→ **Task requirements**
**a)** Answer these from the text on pouring concrete in cold weather:
(i) What was laid over the slab after troweling?
(ii) What was the slab temperature under the blankets four days after the pour?
(iii) In what sizes can the insulating blankets be bought?
**b)** Reproduce everything in the cold-weather concrete text from "One thing I" down to "were done troweling.", word for word.
**c)** Extend the text on pouring concrete in cold weather, picking up right after its final sentence.

→ **Page text**
= = = = =

One thing I know for sure, if you let newly poured concrete freeze, you will have issues with the surface scaling, pop-outs, cracking, and overall weaker concrete.

cold weather concreteIt was 20 degrees F when we started this pour
cold weather concreteThe temp. reached a high of 33 degrees F and the concrete dried just fine

We covered the slab above with insulating blankets, a layer of hay, and a tarp over everything after we were done troweling.

The air temperatures for the next four days were all below freezing but the slab temperature under the blankets four days after the pour was 70 degrees F.

I highly recommend the insulating blankets like the one’s we’re using below to protect your concrete slabs, floors, and foundation wall pours.

You can buy them 6′ x 25′ or 12′ x 25′. I can vouch for them, THEY WORK!

You can get them right on Amazon and have them shipped right to you.

Buy your insulating blankets here.

I’ve had concrete floors where the entire surface has peeled off (top 1/8″) because the general contractor refused to protect and insulate the concrete after we troweled it and the temperature dropped into the 20’s overnight.

= = = = =

→ **Recorded data**
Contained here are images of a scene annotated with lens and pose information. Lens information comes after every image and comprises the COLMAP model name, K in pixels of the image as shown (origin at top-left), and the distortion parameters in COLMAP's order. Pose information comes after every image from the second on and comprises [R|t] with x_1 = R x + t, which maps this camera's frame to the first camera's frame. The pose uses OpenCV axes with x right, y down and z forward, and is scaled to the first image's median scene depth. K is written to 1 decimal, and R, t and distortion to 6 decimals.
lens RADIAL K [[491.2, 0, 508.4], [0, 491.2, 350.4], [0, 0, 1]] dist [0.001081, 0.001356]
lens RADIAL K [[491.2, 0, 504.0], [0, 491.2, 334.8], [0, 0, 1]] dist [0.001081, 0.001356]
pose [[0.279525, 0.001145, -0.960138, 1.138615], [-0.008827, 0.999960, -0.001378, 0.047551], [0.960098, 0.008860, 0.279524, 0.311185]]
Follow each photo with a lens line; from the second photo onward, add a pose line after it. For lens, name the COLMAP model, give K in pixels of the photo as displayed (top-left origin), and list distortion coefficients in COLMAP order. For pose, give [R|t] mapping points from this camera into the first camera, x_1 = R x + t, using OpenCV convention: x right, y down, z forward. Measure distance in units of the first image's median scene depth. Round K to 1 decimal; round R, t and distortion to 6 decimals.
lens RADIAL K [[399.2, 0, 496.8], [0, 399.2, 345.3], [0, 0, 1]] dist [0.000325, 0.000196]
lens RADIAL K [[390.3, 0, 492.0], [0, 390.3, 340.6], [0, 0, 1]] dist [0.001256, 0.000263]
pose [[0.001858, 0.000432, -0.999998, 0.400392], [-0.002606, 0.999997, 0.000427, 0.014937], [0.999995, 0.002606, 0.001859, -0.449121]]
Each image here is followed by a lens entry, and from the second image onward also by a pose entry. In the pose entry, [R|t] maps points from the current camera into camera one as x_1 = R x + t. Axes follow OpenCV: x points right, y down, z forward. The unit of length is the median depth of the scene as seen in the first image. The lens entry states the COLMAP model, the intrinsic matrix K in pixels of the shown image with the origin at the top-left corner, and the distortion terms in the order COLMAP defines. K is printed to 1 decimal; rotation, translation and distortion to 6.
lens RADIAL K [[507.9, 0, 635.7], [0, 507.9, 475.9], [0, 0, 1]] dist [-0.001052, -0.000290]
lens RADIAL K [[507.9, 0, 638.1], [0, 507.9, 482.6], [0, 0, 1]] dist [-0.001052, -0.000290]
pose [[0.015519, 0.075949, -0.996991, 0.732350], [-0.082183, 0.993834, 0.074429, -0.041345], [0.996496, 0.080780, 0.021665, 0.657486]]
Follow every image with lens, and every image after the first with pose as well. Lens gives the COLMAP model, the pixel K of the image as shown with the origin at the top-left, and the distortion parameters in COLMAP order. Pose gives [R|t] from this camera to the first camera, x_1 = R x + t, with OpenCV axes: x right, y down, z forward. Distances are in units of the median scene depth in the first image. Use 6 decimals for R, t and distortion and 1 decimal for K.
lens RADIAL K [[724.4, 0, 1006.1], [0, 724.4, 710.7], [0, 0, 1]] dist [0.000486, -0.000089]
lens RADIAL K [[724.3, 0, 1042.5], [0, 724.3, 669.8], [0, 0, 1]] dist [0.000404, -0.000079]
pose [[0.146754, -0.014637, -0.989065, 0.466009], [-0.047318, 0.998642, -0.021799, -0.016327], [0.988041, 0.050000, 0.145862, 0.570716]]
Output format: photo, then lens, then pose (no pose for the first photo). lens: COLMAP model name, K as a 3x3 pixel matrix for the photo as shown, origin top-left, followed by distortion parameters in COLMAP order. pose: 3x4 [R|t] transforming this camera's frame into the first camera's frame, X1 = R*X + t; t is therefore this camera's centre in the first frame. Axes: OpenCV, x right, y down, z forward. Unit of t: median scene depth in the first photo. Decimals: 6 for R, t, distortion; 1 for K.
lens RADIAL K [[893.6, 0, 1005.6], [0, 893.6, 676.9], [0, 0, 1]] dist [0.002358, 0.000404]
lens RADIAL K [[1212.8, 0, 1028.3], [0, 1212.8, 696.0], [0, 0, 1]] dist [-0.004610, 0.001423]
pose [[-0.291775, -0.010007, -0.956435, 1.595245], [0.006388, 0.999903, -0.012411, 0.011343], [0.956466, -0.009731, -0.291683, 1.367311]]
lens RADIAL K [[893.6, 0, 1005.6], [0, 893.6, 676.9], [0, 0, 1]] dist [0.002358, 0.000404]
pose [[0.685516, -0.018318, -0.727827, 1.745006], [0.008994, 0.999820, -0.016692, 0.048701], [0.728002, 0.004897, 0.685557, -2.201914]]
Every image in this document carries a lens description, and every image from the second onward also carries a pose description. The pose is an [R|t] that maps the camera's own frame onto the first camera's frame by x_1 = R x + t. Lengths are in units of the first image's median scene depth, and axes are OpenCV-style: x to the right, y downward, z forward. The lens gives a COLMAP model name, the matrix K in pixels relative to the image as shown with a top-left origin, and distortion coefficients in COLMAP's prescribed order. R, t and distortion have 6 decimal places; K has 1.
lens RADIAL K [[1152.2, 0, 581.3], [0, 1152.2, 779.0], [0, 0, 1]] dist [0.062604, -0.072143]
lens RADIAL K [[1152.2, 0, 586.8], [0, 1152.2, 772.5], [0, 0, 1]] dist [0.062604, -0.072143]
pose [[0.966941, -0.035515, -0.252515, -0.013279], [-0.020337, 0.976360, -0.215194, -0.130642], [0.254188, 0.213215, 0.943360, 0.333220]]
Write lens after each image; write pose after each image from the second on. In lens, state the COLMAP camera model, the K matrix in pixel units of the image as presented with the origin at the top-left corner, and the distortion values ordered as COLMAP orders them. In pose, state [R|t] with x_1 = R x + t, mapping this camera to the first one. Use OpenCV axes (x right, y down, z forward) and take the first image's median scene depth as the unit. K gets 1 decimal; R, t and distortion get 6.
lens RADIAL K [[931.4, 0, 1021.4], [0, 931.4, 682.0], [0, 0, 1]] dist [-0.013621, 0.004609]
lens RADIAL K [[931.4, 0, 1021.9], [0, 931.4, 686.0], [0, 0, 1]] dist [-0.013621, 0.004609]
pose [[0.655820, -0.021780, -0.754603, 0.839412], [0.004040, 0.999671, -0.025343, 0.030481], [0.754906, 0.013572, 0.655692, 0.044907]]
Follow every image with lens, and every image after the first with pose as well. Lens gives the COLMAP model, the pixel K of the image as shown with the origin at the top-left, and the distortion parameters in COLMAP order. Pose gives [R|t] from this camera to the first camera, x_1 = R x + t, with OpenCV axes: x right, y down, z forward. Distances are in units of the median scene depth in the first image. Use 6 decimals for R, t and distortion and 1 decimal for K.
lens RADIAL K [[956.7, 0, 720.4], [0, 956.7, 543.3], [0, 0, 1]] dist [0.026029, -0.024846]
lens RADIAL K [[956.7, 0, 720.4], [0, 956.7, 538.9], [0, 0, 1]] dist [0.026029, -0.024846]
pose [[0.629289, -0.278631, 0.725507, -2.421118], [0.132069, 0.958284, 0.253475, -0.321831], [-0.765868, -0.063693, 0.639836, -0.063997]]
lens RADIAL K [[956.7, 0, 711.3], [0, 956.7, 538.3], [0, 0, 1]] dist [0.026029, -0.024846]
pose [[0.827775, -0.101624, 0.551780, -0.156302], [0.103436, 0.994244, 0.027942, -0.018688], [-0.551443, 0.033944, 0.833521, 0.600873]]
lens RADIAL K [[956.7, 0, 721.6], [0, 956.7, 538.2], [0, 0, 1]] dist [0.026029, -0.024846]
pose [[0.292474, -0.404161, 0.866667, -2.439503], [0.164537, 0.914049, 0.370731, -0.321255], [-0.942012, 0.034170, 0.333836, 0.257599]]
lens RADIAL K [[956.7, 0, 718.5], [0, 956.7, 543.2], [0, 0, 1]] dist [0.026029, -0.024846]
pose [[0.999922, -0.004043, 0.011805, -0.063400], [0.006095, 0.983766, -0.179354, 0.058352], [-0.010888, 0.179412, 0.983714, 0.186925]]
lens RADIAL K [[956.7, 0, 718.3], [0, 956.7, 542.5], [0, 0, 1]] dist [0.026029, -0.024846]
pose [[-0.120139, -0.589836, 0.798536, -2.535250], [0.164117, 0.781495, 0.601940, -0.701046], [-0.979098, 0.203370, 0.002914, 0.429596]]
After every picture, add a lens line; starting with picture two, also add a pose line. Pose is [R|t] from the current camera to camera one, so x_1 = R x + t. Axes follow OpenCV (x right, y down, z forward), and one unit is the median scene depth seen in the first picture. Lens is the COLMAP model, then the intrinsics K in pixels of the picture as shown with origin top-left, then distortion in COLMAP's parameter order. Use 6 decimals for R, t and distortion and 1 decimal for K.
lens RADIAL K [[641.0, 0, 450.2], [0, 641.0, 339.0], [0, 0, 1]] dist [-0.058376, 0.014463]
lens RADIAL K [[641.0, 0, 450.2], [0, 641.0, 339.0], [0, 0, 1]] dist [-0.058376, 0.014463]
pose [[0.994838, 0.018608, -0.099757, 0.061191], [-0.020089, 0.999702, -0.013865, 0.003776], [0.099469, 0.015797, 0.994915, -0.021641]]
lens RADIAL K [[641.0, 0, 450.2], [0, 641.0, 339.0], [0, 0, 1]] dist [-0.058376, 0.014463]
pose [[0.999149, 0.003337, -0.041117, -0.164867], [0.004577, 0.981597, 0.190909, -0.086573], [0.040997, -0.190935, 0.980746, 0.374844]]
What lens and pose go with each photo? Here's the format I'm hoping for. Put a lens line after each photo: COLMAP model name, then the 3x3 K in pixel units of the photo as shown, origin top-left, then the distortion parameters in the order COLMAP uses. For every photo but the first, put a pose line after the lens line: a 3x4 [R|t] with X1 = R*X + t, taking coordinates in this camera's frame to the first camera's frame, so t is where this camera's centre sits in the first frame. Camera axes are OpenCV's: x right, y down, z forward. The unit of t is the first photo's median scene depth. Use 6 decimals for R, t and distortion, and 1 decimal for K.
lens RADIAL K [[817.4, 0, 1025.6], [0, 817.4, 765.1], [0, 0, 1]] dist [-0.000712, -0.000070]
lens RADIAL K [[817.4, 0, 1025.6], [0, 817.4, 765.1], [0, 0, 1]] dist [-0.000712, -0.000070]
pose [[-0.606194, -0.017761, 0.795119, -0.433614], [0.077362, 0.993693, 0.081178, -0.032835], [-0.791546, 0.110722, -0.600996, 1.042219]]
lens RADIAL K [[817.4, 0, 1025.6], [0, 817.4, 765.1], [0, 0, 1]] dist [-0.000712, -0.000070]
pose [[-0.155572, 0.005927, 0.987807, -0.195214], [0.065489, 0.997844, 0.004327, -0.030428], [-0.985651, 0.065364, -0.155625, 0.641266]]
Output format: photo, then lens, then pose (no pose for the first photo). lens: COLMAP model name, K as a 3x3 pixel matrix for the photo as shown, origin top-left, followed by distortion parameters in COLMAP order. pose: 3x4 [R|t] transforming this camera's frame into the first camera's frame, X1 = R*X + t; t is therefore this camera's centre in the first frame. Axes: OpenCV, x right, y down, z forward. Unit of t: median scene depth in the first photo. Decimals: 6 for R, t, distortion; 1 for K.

= = = = =

→ **Results of the exercise**
**a)**
(i) Insulating blankets, a layer of hay, and a tarp over everything.
(ii) 70 degrees F.
(iii) 6′ x 25′ or 12′ x 25′.

**b)**
One thing I know for sure, if you let newly poured concrete freeze, you will have issues with the surface scaling, pop-outs, cracking, and overall weaker concrete.

cold weather concreteIt was 20 degrees F when we started this pour
cold weather concreteThe temp. reached a high of 33 degrees F and the concrete dried just fine

We covered the slab above with insulating blankets, a layer of hay, and a tarp over everything after we were done troweling.

**c)**
How to keep the concrete from freezing

FIRST LET’S STATE THE OBVIOUS

NEVER pour on frozen ground, Never! Sorry, just wanted to make that clear.

In cold weather, especially temperatures below freezing, the concrete mix should be batched with warm or hot water.

Generally speaking, water temps between 120 – 140 degrees F will give you a concrete temperature around 60 – 70 degrees after it’s mixed in the concrete truck.

I’m speaking from my own experience, actually checking the temperature of concrete mixtures when the concrete truck shows up on my job-site.

Forms, rebar, and embedded bond-outs should all be clear of snow and ice before pouring or you’ll have voids in those places.

After the concrete is placed, building enclosures, portable heaters, and insulated blankets should be ready to maintain the concrete temperature.

If the air temperatures are in the 30’s F or below and the ready-mix company isn’t using warm/hot water to batch the concrete, I would seriously think twice about pouring concrete that day.

Did you know this about cold weather concrete?

  1. Fresh or Plastic concrete will freeze if the temperature falls below 25 degrees F (-4C).
  2. Concrete gains very little early strength at low temperatures.
  3. Freshly mixed concrete must be protected against freezing until it reaches a compressive strength of 500 psi.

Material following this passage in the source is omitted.